The next stage in African exploration is connected with the name of the man to whom can be traced practically the whole of recent discoveries. By his tact in dealing with the natives, by his calm pertinacity and dauntless courage, DAVID LIVINGSTONE succeeded in opening up the entirely unknown districts of Central Africa. Starting from the Cape in 1849, he worked his way northward to the Zambesi, and then to Lake Dilolo, and after five years' wandering reached the western coast of Africa at Loanda. Then retracing his steps to the Zambesi again, he followed its course to its mouth on the east coast, thus for the first time crossing Africa from west to east. In a second journey, on which he started in 1858, he commenced tracing the course of the river Shiré, the most important affluent of the Zambesi, and in so doing arrived on the shores of Lake Nyassa in September 1859.

Meanwhile two explorers, Captain (afterwards Sir Richard) Burton and Captain Speke, had started from Zanzibar to discover a lake of which rumours had for a long time been heard, and in the following year succeeded in reaching Lake Tanganyika.

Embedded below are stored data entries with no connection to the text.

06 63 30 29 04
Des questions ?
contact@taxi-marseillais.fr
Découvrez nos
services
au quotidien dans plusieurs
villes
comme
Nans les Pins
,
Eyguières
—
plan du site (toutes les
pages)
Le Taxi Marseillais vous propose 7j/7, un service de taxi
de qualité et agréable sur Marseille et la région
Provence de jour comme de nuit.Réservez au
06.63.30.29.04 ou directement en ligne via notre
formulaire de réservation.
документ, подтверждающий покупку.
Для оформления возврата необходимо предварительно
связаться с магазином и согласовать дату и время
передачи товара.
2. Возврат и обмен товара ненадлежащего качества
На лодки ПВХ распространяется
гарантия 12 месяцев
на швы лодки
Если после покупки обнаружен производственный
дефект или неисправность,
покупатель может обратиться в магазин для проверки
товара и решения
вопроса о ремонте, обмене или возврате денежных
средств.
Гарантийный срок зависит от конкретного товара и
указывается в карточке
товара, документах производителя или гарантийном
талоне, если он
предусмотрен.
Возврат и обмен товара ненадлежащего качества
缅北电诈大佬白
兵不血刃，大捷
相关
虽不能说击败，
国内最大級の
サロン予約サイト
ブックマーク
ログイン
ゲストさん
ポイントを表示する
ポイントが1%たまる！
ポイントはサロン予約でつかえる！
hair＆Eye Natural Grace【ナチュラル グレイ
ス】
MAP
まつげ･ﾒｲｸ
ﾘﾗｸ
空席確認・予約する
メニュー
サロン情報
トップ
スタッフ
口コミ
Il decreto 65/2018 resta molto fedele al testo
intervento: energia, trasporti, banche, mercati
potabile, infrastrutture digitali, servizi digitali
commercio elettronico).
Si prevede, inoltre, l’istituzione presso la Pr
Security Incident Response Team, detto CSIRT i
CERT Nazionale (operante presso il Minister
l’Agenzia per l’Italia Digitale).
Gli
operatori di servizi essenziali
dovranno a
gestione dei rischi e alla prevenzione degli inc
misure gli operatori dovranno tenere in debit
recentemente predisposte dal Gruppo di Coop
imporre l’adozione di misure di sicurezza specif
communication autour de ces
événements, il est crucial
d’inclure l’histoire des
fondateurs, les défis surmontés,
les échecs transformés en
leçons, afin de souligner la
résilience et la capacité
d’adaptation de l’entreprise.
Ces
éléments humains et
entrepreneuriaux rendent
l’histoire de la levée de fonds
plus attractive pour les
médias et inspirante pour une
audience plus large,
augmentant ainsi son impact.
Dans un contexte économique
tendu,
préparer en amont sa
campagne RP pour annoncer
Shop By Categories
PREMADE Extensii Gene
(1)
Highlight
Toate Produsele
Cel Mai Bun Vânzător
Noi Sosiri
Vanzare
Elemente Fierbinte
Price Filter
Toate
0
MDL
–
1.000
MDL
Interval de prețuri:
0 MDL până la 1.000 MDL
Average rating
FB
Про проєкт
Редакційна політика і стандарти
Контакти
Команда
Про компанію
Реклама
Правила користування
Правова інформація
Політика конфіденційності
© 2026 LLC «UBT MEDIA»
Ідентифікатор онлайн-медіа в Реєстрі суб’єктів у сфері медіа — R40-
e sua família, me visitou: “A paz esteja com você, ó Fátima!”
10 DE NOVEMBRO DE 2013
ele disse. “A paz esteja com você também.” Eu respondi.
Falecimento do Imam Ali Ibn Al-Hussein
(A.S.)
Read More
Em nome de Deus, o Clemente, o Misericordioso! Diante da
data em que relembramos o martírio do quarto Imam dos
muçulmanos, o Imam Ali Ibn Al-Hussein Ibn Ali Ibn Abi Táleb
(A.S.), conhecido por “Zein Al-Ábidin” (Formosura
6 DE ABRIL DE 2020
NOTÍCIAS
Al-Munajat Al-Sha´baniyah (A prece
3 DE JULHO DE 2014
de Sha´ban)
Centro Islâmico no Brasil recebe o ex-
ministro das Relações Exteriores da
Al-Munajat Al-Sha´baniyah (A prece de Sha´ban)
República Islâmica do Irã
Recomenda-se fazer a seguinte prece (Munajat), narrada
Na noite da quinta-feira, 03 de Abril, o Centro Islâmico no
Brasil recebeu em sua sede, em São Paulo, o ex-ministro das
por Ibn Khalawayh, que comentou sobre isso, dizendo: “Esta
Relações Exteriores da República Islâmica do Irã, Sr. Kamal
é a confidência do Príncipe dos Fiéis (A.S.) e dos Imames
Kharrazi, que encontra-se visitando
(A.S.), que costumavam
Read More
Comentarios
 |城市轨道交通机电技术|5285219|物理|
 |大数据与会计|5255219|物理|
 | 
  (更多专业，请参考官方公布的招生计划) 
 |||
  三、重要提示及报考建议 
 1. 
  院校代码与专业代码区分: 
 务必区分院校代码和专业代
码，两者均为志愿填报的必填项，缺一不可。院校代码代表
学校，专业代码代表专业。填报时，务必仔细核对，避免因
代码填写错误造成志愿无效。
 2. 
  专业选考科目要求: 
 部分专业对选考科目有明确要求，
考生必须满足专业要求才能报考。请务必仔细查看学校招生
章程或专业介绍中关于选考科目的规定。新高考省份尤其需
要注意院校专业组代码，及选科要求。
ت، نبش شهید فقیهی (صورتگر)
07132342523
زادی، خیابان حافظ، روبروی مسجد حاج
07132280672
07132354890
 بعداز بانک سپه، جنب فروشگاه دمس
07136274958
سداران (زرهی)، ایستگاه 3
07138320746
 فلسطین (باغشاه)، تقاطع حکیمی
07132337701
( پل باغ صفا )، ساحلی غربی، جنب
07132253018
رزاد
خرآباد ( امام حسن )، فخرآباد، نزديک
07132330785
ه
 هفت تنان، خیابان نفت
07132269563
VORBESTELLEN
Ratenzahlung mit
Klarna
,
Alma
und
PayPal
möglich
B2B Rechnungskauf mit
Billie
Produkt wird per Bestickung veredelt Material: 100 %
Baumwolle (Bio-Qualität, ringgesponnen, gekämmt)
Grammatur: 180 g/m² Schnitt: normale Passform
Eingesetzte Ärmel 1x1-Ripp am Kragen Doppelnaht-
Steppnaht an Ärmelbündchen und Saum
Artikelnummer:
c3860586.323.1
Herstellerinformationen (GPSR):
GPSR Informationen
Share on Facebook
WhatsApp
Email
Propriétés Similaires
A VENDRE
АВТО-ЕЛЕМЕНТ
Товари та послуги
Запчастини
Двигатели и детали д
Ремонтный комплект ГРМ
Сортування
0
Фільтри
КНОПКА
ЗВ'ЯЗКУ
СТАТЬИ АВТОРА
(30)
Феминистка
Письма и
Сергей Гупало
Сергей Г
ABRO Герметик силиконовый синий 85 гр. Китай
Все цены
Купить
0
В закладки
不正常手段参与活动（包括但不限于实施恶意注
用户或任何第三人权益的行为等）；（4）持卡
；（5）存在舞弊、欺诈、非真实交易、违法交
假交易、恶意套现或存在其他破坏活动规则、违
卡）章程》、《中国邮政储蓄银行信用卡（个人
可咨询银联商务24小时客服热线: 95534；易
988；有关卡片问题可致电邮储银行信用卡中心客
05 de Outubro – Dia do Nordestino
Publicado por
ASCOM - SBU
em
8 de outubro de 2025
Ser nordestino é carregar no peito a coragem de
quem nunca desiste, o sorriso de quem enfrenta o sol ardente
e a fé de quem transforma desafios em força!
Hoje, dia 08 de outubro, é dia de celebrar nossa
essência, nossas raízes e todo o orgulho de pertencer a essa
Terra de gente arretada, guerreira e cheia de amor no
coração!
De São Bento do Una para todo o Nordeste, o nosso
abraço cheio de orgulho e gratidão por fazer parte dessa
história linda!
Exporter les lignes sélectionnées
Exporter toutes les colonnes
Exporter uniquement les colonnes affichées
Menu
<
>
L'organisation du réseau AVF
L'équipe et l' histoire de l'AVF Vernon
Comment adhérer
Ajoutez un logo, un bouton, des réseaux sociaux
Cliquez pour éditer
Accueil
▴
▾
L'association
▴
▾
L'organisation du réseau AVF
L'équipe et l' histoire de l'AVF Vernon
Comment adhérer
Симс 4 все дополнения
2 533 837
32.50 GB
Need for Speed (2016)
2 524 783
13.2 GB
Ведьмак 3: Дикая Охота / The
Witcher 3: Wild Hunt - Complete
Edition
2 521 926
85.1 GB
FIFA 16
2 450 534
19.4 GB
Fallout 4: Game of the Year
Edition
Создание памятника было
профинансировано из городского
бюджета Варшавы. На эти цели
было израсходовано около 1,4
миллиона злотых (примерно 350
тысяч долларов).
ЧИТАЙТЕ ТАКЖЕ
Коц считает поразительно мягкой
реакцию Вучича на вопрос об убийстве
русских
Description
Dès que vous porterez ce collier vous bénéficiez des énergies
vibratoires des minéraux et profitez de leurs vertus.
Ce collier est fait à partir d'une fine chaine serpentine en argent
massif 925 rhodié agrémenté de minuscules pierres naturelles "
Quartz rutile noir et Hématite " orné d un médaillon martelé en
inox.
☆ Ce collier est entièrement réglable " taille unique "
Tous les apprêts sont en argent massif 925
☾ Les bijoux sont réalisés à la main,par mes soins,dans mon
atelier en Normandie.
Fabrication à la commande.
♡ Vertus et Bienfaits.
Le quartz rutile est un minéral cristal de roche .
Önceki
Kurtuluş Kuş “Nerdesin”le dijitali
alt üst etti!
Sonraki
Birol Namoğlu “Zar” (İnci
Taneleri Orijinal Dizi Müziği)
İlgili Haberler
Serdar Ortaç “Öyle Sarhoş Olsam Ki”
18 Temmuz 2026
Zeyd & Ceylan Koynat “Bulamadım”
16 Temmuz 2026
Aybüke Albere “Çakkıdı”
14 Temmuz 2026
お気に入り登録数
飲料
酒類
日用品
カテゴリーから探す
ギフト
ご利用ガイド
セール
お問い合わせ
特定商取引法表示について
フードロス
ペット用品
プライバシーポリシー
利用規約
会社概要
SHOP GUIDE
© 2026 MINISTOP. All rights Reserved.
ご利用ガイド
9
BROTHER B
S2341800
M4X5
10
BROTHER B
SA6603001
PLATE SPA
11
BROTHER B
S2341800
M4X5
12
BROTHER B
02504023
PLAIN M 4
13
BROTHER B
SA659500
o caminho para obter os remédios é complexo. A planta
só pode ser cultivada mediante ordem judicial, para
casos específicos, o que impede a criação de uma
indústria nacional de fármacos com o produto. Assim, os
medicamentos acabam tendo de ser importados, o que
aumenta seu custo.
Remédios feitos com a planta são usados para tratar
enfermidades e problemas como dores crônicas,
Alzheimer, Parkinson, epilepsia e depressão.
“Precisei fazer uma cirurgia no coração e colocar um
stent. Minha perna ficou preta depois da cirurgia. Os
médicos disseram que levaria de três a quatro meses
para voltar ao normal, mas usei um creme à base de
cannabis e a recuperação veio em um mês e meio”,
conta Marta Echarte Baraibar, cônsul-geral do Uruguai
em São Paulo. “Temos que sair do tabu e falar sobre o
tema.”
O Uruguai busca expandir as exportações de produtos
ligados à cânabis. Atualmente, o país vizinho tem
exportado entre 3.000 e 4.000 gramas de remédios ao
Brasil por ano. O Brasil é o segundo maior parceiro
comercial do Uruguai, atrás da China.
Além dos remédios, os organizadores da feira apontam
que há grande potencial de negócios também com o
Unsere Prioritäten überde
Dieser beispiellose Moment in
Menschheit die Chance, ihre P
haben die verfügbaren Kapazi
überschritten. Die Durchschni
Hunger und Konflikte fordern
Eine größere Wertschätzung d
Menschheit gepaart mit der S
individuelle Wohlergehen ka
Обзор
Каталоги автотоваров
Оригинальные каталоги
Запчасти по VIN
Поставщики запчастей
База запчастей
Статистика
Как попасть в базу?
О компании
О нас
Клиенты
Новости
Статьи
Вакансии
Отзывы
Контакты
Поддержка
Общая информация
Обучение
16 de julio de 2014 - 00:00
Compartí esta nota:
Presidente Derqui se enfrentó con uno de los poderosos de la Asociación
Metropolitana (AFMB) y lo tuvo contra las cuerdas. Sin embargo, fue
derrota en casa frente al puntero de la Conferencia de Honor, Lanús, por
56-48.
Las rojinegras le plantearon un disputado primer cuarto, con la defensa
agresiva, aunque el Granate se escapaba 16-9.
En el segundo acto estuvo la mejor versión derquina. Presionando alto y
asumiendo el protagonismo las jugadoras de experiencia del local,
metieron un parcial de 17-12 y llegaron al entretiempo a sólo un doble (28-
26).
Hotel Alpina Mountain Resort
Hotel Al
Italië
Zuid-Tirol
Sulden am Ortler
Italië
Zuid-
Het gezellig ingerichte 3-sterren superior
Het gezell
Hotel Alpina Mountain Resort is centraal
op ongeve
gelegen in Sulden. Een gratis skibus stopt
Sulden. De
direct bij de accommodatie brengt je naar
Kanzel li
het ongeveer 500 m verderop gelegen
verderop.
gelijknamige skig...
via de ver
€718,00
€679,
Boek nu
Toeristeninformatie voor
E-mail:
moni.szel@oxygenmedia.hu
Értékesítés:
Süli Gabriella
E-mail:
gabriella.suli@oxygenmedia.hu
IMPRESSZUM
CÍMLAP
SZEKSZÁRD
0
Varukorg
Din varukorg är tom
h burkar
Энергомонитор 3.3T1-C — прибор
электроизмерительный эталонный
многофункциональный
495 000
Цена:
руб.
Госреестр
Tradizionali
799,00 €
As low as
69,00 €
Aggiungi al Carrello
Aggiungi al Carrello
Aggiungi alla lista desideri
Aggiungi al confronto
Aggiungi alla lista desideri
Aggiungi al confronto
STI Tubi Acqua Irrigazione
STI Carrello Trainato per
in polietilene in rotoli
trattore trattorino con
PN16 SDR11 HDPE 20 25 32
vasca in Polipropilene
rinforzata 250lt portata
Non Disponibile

On their return Speke parted from Burton and took a route more to the north, from which he saw another great lake, which afterwards turned out to be the Victoria Nyanza. In 1860, with another companion (Captain Grant), Speke returned to the Victoria Nyanza, and traced out its course. On the north of it they found a great river trending to the north, which they followed as far as Gondokoro. Here they found Mr. (afterwards Sir Samuel) Baker, who had travelled up the White Nile to investigate its source, which they thus proved to be in the Lake Victoria Nyanza. Baker continued his search, and succeeded in showing that another source of the Nile was to be found in a smaller lake to the west, which he named Albert Nyanza. Thus these three Englishmen had combined to solve the long-sought problem of the sources of the Nile.

The discoveries of the Englishmen were soon followed up by important political action by the Khedive of Egypt, Ismail Pasha, who claimed the whole course of the Nile as part of his dominions, and established stations all along it. This, of course, led to full information about the basin of the Nile being acquired for geographical purposes, and, under Sir Samuel Baker and Colonel Gordon, civilisation was for a time in possession of the Nile from its source to its mouth.